妻の紗希さん(29)も「2人目も保育園預けようとした時に、無料というのはとてもありがたい」と話します。お腹の中には、3人目のお子様がいるということです。
妻・紗希さん:「おむつの定期便も利用するし、不安はないです」
若いファミリー層にとって、充実した無料サービスのおかげで、安心して子どもを産み、育てることができるのが明石市の魅力なんだそうです。実際、出生率も全国平均と比べて大幅に高くなっています。
■子育て支援が生む“好循環” 商店街も活気が
このように子育て政策に力を入れた結果、地域経済に好影響が出ています。駅前にある商店街に行ってみると、買い物客で賑わっていて、家族連れの姿も目立ちました。

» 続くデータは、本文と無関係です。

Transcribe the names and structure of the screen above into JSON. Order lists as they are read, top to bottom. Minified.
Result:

商店街を訪れた市民:「昔は閑散としているイメージがあったんですけれど、どんどん人が増えてきて、商業施設も増えて住みやすいなと」
市内に移住する人が増えるなか、再開発が進んだこともあって、明石駅周辺の人通りは最大で1.7倍に。新規の出店数も2.4倍に増えたんだそう。

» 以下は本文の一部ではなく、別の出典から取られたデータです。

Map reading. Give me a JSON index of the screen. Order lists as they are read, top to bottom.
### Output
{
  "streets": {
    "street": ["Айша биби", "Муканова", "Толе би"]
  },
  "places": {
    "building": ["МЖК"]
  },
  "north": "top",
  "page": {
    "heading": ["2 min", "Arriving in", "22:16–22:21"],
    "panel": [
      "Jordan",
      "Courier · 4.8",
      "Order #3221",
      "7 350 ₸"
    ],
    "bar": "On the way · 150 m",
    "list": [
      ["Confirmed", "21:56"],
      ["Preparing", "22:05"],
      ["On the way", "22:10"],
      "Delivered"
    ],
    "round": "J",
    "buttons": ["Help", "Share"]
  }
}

魚の棚東商店街振興組合 安原宏樹理事長:「(市の政策で)子育てにすごく力を入れるということで、商業者からすると『そっちばっかり力入れないで』という本音はあったんですね。ただ子育てを支援することで、人口が増えて、人口が増えるということは結局経済も回ると」
明石市の泉房穂市長に、なぜこのような好循環を実現できたのか聞いてきました。
明石市 泉市長:「子どもに力を入れたら、地域の経済は良くなるはずだと思っていましたけれど、ここまで一気にくるとは正直驚きです。ご商売人の方々が『市長!これからは商売人やなくて子どもや!』と普通におっしゃいますから」
市長によれば、「5つの無料化」は、市の予算の2%弱で可能だといいます。
明石市 泉市長:「子どもを産みたいのに、お金が理由でためらう社会というのはもったいないですよと思うので。基本的に子育てにかかる費用は、みんなのお金でみましょうと」
また「市長への意見箱」などを通じて、市民の声が直接市に届き、職員全体に共有されています。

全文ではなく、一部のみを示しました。